Complete the following:
a. From the passage on identity security, write out the text from "Humans who access" to "or unauthorized activity." word for word.
b. In the passage on identity security, how many machine identities did organizations on CyberArk's platform have for every human identity last year?

Passage to read:

□ □ □

One of the more immediate consequences of businesses and government entities increasingly trusting artificial intelligence (AI) with their data is security risk. An area of cybersecurity that may see greater demand because of AI is a niche known as identity and access management, which is Israel-based CyberArk’s specialty.

Humans who access an organization’s computer systems are assigned digital identities, which include their login credentials and define what parts of the system they have permission to access. Computer hardware and software also have digital identities—called “machine identities”—which must be protected. Securing human and machine identities involves managing various digital mechanisms, such as application programming interfaces (APIs), which are sets of rules that allow one piece of software to talk to another; digital certificates, which act like virtual identification cards with embedded signatures; and electronic keys that grant access to specific data or functions. CyberArk’s software platform helps organizations manage digital identities and monitor them for suspicious or unauthorized activity.

This is important because AI is creating a new class of machine identities in the form of autonomous and semi-autonomous AI “agents” capable of performing tasks and making decisions previously handled by humans. Already, the number of machine identities is on the rise: According to CyberArk, organizations on its platform had about 40 machine identities for every human identity last year—a ratio that has since doubled.

□ □ □

Stored data:
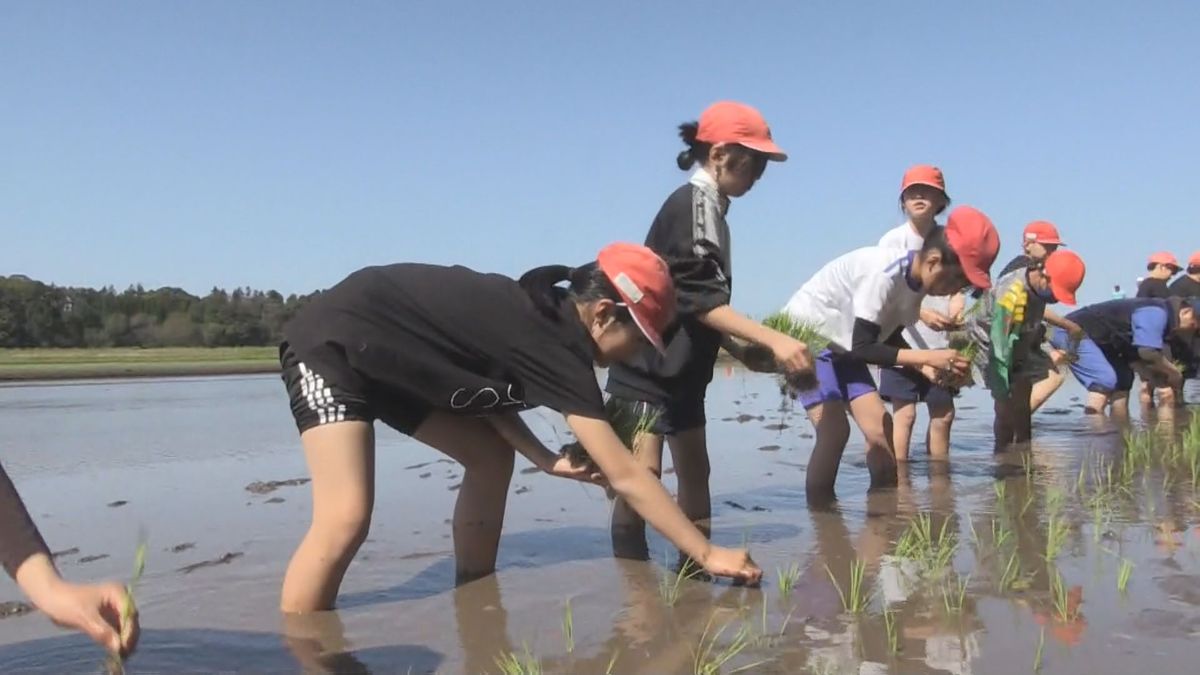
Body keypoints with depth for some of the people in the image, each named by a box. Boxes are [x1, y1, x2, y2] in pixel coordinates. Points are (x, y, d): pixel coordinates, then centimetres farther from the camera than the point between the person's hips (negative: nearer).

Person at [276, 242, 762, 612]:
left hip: (389, 358, 10)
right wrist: (707, 554, -19)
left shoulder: (546, 318, 0)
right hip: (333, 344, -10)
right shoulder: (558, 348, -26)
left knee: (492, 456, 8)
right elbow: (624, 476, -26)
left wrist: (547, 460, -8)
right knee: (347, 518, -24)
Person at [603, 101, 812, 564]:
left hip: (682, 369, 11)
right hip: (648, 367, -11)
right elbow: (700, 300, -25)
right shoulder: (692, 204, -15)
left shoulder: (708, 208, 13)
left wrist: (745, 352, 12)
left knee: (695, 472, 14)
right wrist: (773, 340, -31)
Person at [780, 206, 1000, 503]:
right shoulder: (883, 273, -31)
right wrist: (927, 356, -29)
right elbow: (863, 347, -30)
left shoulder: (915, 280, -4)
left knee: (880, 425, 1)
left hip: (840, 347, 9)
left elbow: (890, 338, 6)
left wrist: (929, 368, -9)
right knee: (835, 429, -19)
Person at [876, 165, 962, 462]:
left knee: (943, 414, 10)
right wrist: (923, 313, -28)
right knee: (904, 413, -6)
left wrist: (956, 312, -14)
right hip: (902, 340, -4)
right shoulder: (893, 240, -4)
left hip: (939, 343, 4)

□ □ □

Replies:
a.
Humans who access an organization’s computer systems are assigned digital identities, which include their login credentials and define what parts of the system they have permission to access. Computer hardware and software also have digital identities—called “machine identities”—which must be protected. Securing human and machine identities involves managing various digital mechanisms, such as application programming interfaces (APIs), which are sets of rules that allow one piece of software to talk to another; digital certificates, which act like virtual identification cards with embedded signatures; and electronic keys that grant access to specific data or functions. CyberArk’s software platform helps organizations manage digital identities and monitor them for suspicious or unauthorized activity.

b. About 40 machine identities for every human identity.